Friday, 17 August 2012

The eyes have it

Lurking in the air somewhere last Sunday was a carrier of conjunctivitis. Somehow it found its way into my right eye and 24 hours later I looked as if I had walked into a tree. Unfortunately my arrival at the local surgery was just too late for an appointment, but I was invited to drive to a nearby village hall for 10 o'clock where open surgery was being held, and I would definitely be seen.

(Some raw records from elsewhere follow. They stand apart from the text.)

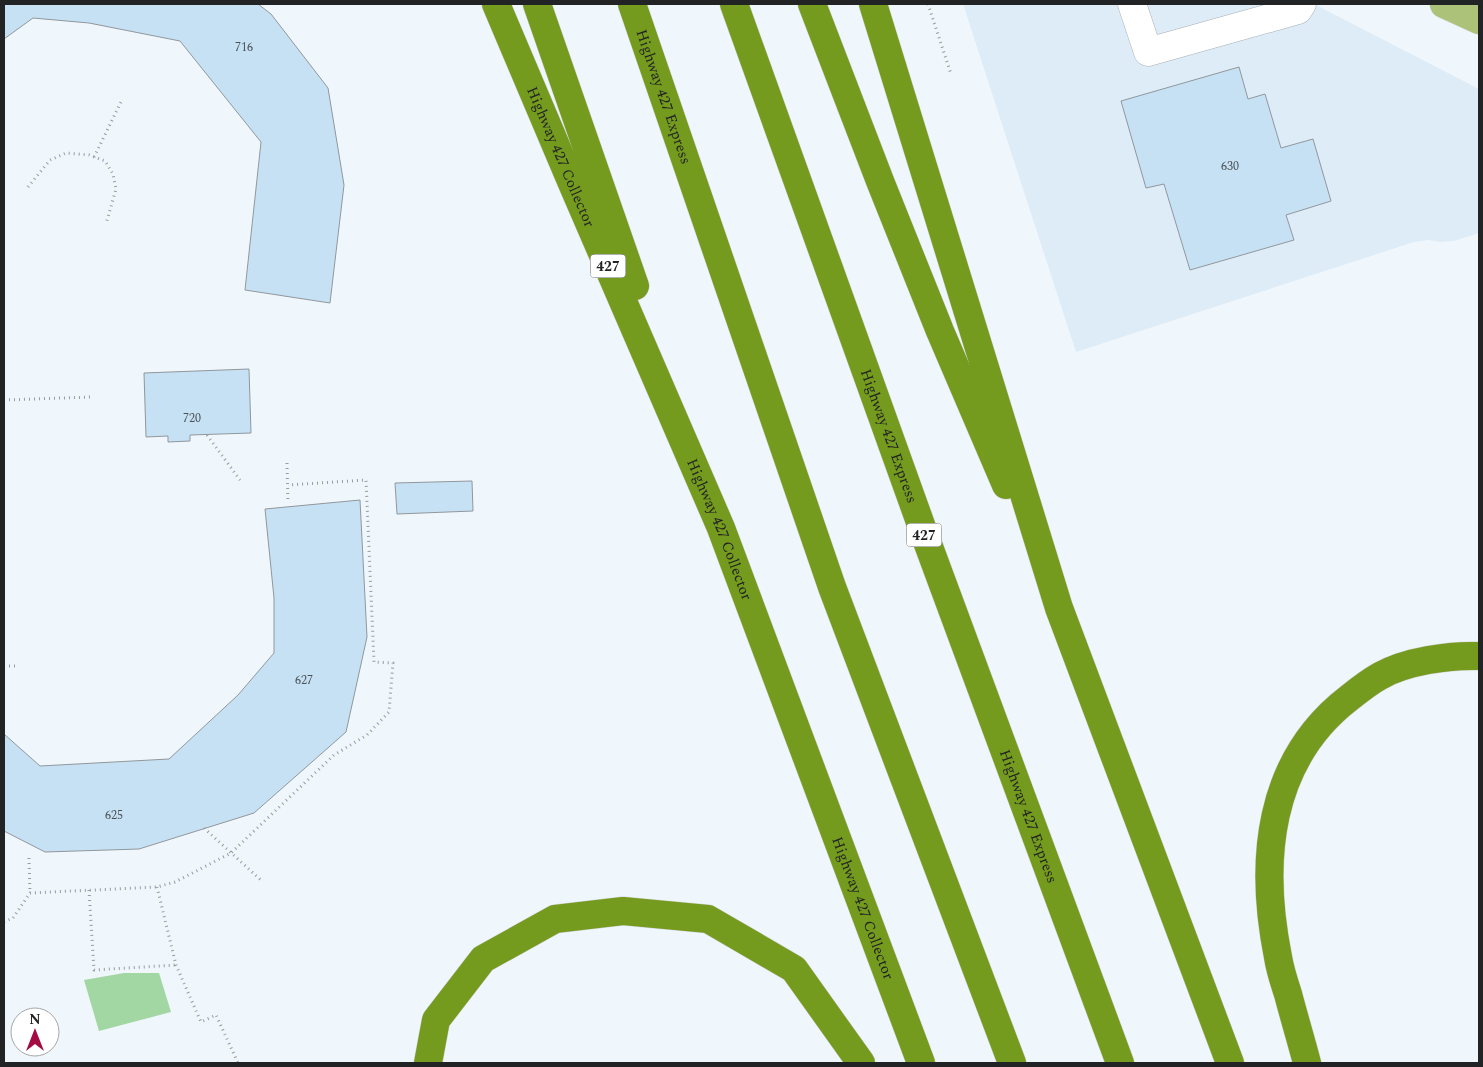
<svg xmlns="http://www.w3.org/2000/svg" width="1483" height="1067" font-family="Spectral,serif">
<rect width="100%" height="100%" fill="#eff6fc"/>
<!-- built -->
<path fill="#deecf7" d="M963 4H1314L1479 89V233L1454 241 1440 242 1429 240 1414 242 1076 352Z"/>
<!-- green -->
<path fill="#a2d6a3" d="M124 973H159L171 1012 99 1031 84 980Z"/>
<!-- building -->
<path fill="#c7e1f4" stroke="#91979c" d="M4 4H258L271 14 328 88 344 185 330 303 245 290 261 142 180 41 89 23 33 18 4 39Z
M1239 67 1248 99 1265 94 1281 148 1313 139 1331 201 1286 215 1294 240 1190 270 1164 184 1146 188 1121 101Z
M249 369 251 433 190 435V441L168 442V436L146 437 144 373Z
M472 481 473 511 397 514 395 483Z
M360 500 367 637 346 732 254 813 139 849 45 852 4 831V734L40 766 169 759 238 695 274 653V598L265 509Z"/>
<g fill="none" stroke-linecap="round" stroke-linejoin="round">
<!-- minor casing -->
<g stroke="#a8afb4" stroke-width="29">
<path id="minor" d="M1132 4 1148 52 1298 10 1302 4"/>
</g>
<!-- major casing -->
<g stroke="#d3d3d3" stroke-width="29">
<path id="major" d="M1444 4 1479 20"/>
</g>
<!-- highway casing -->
<g stroke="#d3d3d3" stroke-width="29">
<g id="highway">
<path id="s1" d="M496 4 571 181 721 528 921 1063"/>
<path d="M537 4 635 286"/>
<path id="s2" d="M632 4 832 587 1012 1063"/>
<path id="s3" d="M734 4 925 536 1120 1063"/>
<path d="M812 4 880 181 940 331 1006 485"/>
<path d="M873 4 1059 608 1230 1063"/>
<path d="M428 1063 436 1020 483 959 555 919 623 911 708 919 794 969 861 1063"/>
<path d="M1307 1063C1301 1040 1294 1017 1288 994 1284 982 1280 970 1278 957 1259 862 1267 761 1349 698 1359 690 1369 682 1380 676 1406 661 1450 655 1479 656"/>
</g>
</g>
<!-- path -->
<path stroke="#979ca0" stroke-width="3" stroke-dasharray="1 4" stroke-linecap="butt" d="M928 4 951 74
M94 157 122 100
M28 187 50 160 66 153 89 155 105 161 113 174 116 189 106 224
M4 400 91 397
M207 435 240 480
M287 463 288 503
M4 666H16
M204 828 263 882
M29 858 30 893
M157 887 176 965 201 1022 216 1015 238 1063
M89 890 94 970 176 965
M4 922 13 918 30 893 157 887 175 882 231 853 334 755 367 735 389 712 393 663 374 662 366 480 288 485"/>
<!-- minor -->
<use href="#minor" stroke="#fff" stroke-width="28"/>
<!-- major -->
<use href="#major" stroke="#acc278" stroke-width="28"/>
<!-- highway -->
<use href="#highway" stroke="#749a1e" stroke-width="28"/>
</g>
<g text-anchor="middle" stroke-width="4" stroke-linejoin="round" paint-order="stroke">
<!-- number labels -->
<g font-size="12" fill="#4a5259">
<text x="244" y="51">716</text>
<text x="1230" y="170">630</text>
<text x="192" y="422">720</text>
<text x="304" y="684">627</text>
<text x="114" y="819">625</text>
</g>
<!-- shield labels -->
<g fill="#fff" stroke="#646566" stroke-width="1">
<rect x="590.5" y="254.5" width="35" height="23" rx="4"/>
<rect x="906.5" y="523.5" width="35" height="23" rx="4"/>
</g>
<g font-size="14" font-weight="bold" fill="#212325">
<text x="608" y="271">427</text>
<text x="924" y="540">427</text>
</g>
<!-- street labels -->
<g font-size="15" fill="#212325" stroke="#fff">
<text dy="5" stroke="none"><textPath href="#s2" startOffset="98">Highway 427 Express</textPath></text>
<text dy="5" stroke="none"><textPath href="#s1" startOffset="166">Highway 427 Collector</textPath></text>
<text dy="5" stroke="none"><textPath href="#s3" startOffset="459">Highway 427 Express</textPath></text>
<text dy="5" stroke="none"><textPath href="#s1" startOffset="571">Highway 427 Collector</textPath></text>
<text dy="5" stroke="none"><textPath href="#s3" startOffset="864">Highway 427 Express</textPath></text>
<text dy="5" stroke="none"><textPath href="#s1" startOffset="976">Highway 427 Collector</textPath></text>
</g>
</g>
<!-- border -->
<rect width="1483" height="1067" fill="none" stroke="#212325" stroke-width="10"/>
<!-- north arrow -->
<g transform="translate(35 1032)"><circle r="24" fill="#ffffff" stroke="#a6a7a8"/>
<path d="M0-4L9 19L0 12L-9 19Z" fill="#a40b42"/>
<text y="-8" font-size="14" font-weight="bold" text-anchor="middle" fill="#212325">N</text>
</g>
</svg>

With some effort I made it to said surgery by 9 o'clock and parked in the deserted car park. By 9.30 the next "patient" had arrived and by 10.00 o'clock I was silently willing the computer to respond more quickly to keyboard prompts whilst agreeing with doctor about the problem. Duly supplied with a free prescription I headed home via the dispensing chemist. Unfortunately I was the only one at home so with some difficulty I read the microscopic instructions wrapped around a tube of what looked like good old "golden eye ointment".

Have you ever tried putting ointment into your own eyes, or eye drops for that matter?

"Head back, in front of a mirror, pull out the lower lid with one hand and holding the tube between thumb and forefinger of the other hand  insert about half an inch of ointment into the lower lid. Then blink twice". Hm.The first half inch dribbled down my cheek. The next half inch thickened one eyebrow. The third attempt was definitely much closer to the eyeball which started to water in response to being stabbed by a plastic point - however the opaque sticky mass joining top and bottom eye lid did seem to be evidence of success.

On my annual eye tests there is a moment when a massive howitzer type of machine is wheeled forward ready for the eye pressure test. This involves a puff of air onto an exposed eye ball. If ever Pavlov needed to test his theory about reactions on humans he would have done well to use this test. Just the thought of it is making my eyes damp now. When the moment comes in the eye test my eyes are already watering and the eyelids refusing to stay open now matter how hard I try. It's time for gritted teeth and a real mental effort to stare down the howitzer barrel.

Later applications of eye ointment by my wife started to produce the same reaction. I was reduced to lying on the bed, head pressing backwards as the plastic applicator approached, to a point where I was making a deep impression in the mattress. This does nothing for male ego or self esteem. 

The episode has made me very wary of pollen and dust around trees or shrubs - and very thankful for the national health service. So much so that I will be miking a small donation to a charity working for eye care in Developing countries in order to re-establish a bit of personal dignity.